The global economy has yet to find its feet, with the U.S. recovery slowing and imbalances within the eurozone worsening, a Chinese central banker said in comments published on Friday.
In unusually candid remarks, Li Dongrong, an assistant governor of the People's Bank of China, also warned that a continuation of ultra-loose policies in rich countries might unleash a flood of capital inflows into emerging economies.
Against the background of a fragile global recovery, he said that China could not waver from its long-term plan to boost the yuan's international clout.
He offered a glum assessment of the state of the global economy in the speech published on the central bank's website (www.pbc.gov.cn).
"The foundations of the recovery are still not solid," Li said at a meeting with members of the Association of Southeast Asian Nations (ASEAN) earlier this week in southern China.
"Recently, the U.S. economic recovery has slowed and the effects of the government's stimulus policy have been unclear," he said.
Although European sovereign debt worries had eased somewhat, there was still no fundamental solution, he said, adding that imbalances in the eurozone were becoming more severe as Germany powered ahead while countries in southern Europe struggled.
Japan's economic growth was also faltering, he noted.
"When the yen was recently facing heavy appreciation pressure, the Japanese central bank had no choice but to use 2 trillion yen ($24.6 billion) to intervene in its exchange rate," he said in the first version of the speech published on the website.

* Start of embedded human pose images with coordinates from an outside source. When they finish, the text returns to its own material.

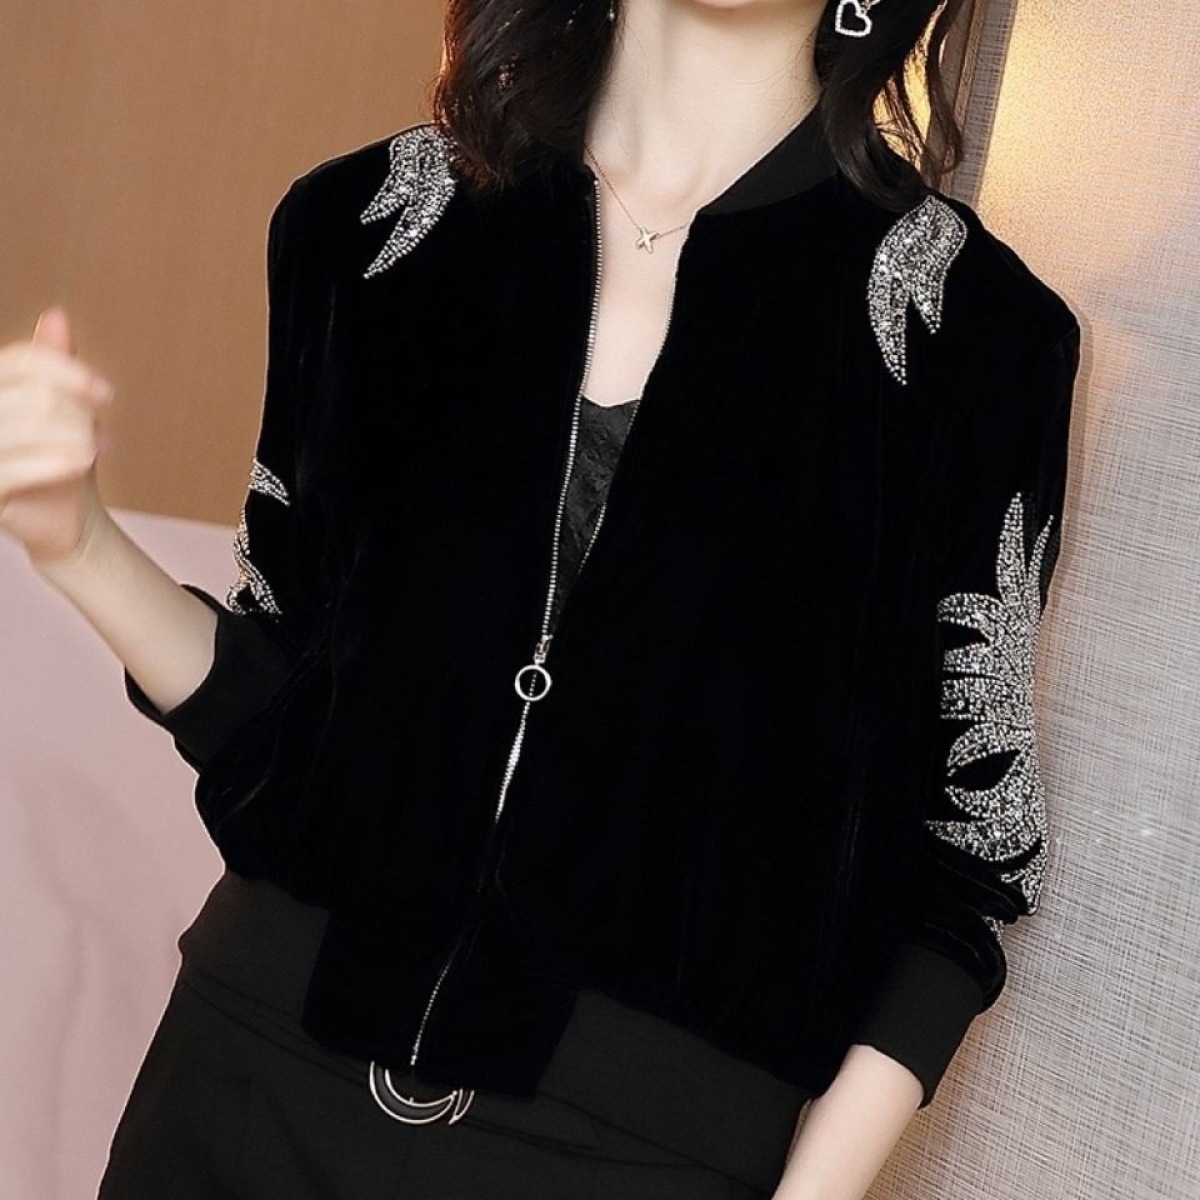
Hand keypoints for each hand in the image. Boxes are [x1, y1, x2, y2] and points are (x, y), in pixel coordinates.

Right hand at [0, 306, 115, 566]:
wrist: (64, 519)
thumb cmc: (60, 457)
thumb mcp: (65, 409)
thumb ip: (55, 364)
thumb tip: (57, 316)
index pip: (20, 363)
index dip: (66, 371)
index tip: (107, 394)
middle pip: (30, 395)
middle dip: (76, 414)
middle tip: (99, 434)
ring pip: (26, 428)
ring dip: (74, 436)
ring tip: (96, 450)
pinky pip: (14, 470)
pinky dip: (57, 462)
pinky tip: (85, 460)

A later version did not contain the reference to Japan's intervention on Sept 15.
Extremely loose monetary policies in the United States and Japan were presenting a sharp challenge to developing countries that are growing faster, he said.
"Emerging markets will together face quite large capital inflows as well as currency appreciation and inflationary pressures," he said.
YUAN GOING GLOBAL
Beijing supported the greater use of bilateral currency swaps to facilitate the expansion of the yuan's role, Li said.
"We will continue to sign currency swap agreements with relevant countries in line with demands to support the use of the yuan in cross-border trade and direct investment," he said.
Since the global financial crisis in late 2008, China has launched a steady stream of policy initiatives along the path of making the yuan an internationally accepted currency for trade settlement to reduce reliance on the dollar.
China has signed currency swap deals with a handful of countries, including South Korea, Malaysia and Argentina, and this year said that it would allow all foreign trade partners to conduct their deals in yuan.
Separately, a former policy adviser to the PBOC said that keeping the yuan relatively stable will be crucial for China's drive to gradually internationalize the currency.
Bolstering the yuan's usage in international trade remained the near-term focus in the ongoing program to increase the yuan's global influence, said Li Yang, vice head of the Chinese Academy of Social Sciences, a top government think-tank.
"China should not only encourage financial institutions to expand trade financing but also create a stable international environment for the internationalization process by keeping the yuan's exchange rate relatively stable," Li said in an article published in the Chinese-language Studies of International Finance magazine.
Li's comments on the yuan echoed the official strategy of gradually expanding the yuan's use abroad while carefully managing its value versus the dollar at the same time.
Financial reforms to develop the yuan-denominated debt market would help boost its attractiveness and achieve the long-term goal of making it a global reserve currency, Li said.
"Up to now, the yuan has limited reserve functions and has yet to become an 'anchor' for other currencies," he added.